• [Task directions]
Take every line containing "YMCA" out of the records.

• [Items from a dataset]
= Beginning of Section =

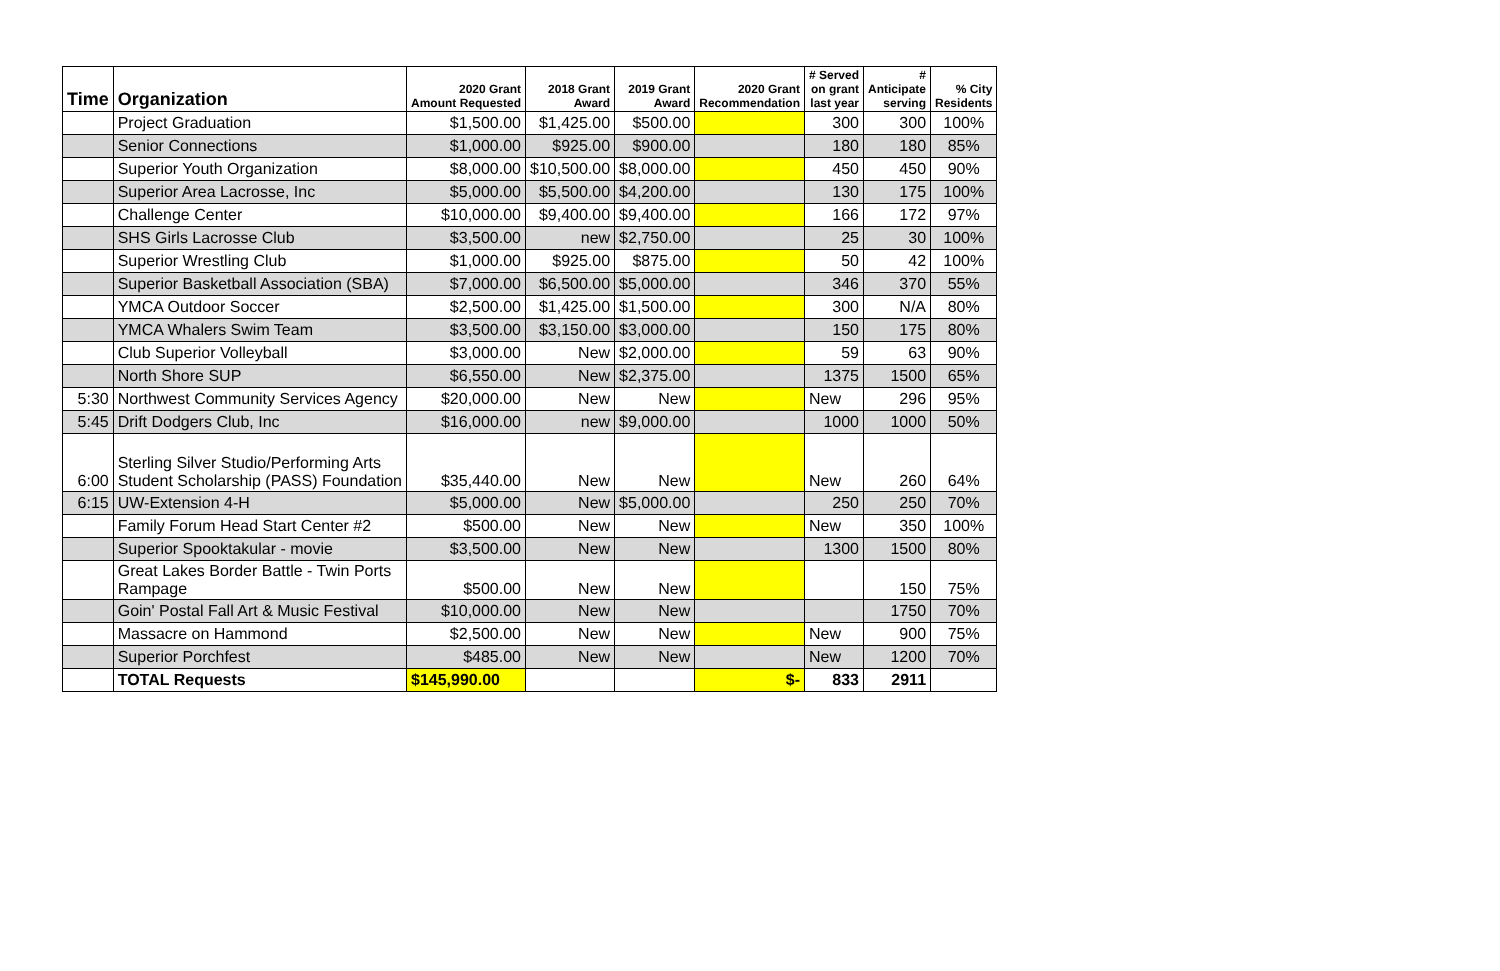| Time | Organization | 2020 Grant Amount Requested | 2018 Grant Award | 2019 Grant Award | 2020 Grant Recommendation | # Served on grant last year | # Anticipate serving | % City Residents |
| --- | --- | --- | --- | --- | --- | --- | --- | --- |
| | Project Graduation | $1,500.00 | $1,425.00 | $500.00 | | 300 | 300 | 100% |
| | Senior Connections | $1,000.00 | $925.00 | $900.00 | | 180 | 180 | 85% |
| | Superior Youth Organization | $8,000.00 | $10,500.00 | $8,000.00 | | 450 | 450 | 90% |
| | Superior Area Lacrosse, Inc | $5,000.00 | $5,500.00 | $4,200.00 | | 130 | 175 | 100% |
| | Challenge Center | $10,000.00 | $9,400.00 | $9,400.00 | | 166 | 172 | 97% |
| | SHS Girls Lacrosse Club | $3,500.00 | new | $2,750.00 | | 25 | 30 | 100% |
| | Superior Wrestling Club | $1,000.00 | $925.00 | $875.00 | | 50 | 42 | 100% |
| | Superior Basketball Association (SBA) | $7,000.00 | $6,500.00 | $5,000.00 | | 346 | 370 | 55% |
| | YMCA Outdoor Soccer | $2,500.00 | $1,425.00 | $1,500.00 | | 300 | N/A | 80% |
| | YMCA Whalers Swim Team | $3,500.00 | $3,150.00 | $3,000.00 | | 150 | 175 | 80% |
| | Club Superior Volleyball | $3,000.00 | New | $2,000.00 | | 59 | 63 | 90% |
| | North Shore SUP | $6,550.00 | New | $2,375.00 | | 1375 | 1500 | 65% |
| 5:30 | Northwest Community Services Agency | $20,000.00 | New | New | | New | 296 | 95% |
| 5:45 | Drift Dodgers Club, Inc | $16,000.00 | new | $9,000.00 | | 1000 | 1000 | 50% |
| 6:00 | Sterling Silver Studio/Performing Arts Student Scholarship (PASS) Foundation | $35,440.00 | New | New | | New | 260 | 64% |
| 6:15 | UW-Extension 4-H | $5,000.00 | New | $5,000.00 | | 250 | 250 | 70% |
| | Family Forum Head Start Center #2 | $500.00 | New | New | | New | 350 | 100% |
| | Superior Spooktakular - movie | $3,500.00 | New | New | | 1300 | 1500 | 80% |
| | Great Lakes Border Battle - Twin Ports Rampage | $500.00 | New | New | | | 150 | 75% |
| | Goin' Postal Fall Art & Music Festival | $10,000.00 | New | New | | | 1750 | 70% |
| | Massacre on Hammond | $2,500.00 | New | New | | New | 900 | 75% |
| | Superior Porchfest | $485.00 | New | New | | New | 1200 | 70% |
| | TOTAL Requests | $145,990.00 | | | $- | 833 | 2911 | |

= End of Section =

• [Problem solution]
| | YMCA Outdoor Soccer | $2,500.00 | $1,425.00 | $1,500.00 | | 300 | N/A | 80% |
| | YMCA Whalers Swim Team | $3,500.00 | $3,150.00 | $3,000.00 | | 150 | 175 | 80% |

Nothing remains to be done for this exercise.